Pull out every line with the word "ankle" from the entries below.

Landmark coordinate records:
----------------------------------------

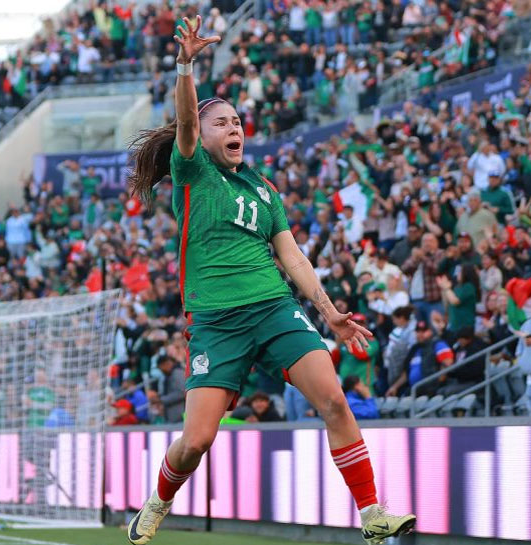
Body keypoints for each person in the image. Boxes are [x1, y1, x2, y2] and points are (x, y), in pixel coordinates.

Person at [123, 18, 414, 545]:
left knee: (335, 400)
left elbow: (293, 257)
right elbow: (185, 121)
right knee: (196, 441)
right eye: (221, 123)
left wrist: (329, 313)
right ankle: (159, 500)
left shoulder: (264, 190)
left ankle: (373, 513)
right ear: (201, 135)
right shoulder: (193, 171)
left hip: (275, 309)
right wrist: (186, 65)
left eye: (237, 121)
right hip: (216, 323)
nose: (233, 128)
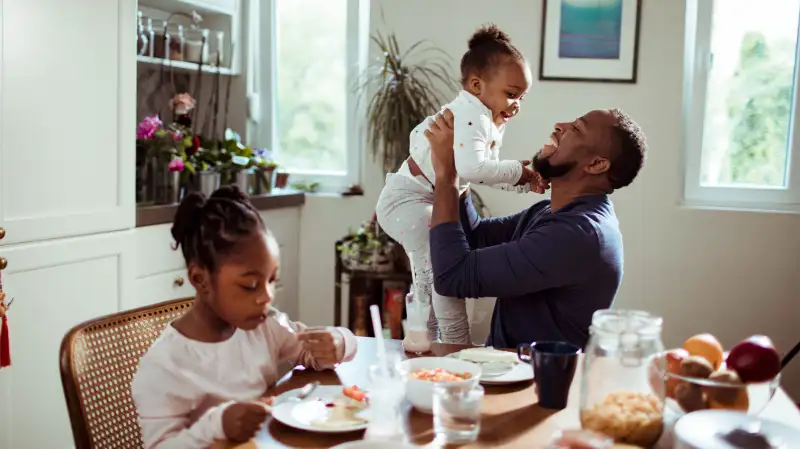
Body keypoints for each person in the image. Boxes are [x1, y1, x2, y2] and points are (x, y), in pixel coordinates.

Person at [132, 186, 358, 448]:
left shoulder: (267, 326)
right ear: (200, 279)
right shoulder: (164, 366)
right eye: (250, 285)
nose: (267, 296)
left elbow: (315, 352)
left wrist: (338, 342)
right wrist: (218, 425)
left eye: (272, 281)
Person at [424, 108, 647, 349]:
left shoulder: (576, 235)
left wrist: (447, 175)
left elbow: (451, 277)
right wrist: (466, 168)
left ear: (596, 164)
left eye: (576, 128)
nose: (560, 124)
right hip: (507, 370)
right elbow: (476, 237)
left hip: (539, 383)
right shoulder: (551, 213)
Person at [376, 24, 541, 344]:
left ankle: (430, 339)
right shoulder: (471, 115)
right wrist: (517, 173)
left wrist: (522, 182)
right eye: (511, 93)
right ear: (477, 85)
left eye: (522, 96)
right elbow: (472, 167)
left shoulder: (489, 118)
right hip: (407, 201)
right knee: (440, 272)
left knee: (440, 268)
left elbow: (480, 173)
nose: (517, 103)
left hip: (427, 200)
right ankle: (448, 340)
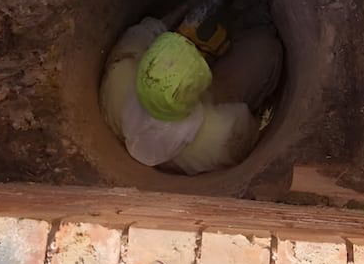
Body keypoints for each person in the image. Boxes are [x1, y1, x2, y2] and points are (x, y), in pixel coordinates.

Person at [100, 16, 283, 174]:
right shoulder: (222, 136)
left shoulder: (120, 74)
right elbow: (250, 126)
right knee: (267, 48)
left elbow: (145, 30)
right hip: (213, 105)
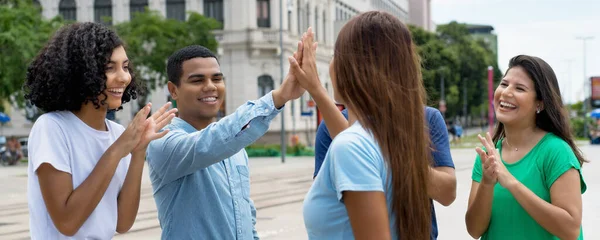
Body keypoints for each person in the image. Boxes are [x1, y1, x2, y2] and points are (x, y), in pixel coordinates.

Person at [291, 12, 438, 239]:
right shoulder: (390, 139)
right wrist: (316, 89)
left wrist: (315, 89)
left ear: (353, 67)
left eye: (334, 55)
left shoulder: (351, 146)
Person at [24, 22, 176, 239]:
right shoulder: (51, 127)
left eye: (125, 66)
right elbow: (67, 222)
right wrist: (118, 149)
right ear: (81, 73)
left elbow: (122, 223)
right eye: (109, 68)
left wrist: (138, 151)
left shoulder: (117, 132)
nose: (123, 77)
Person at [145, 44, 306, 239]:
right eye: (197, 80)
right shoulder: (163, 141)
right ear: (173, 90)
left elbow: (246, 217)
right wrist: (278, 97)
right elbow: (208, 144)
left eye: (217, 78)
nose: (210, 86)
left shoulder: (235, 145)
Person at [465, 55, 587, 240]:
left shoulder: (556, 151)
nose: (506, 93)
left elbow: (570, 229)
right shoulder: (489, 155)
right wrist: (487, 183)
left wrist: (511, 183)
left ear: (540, 103)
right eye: (504, 84)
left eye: (519, 88)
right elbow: (474, 230)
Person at [313, 105, 456, 240]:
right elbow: (325, 206)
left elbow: (447, 194)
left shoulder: (427, 117)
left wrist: (400, 155)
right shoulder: (328, 126)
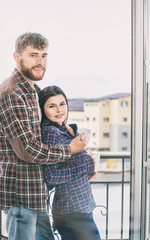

----------------------------------------

TASK ANSWER
right ankle: (159, 500)
left ankle: (373, 513)
left ankle: (430, 339)
right ankle: (448, 340)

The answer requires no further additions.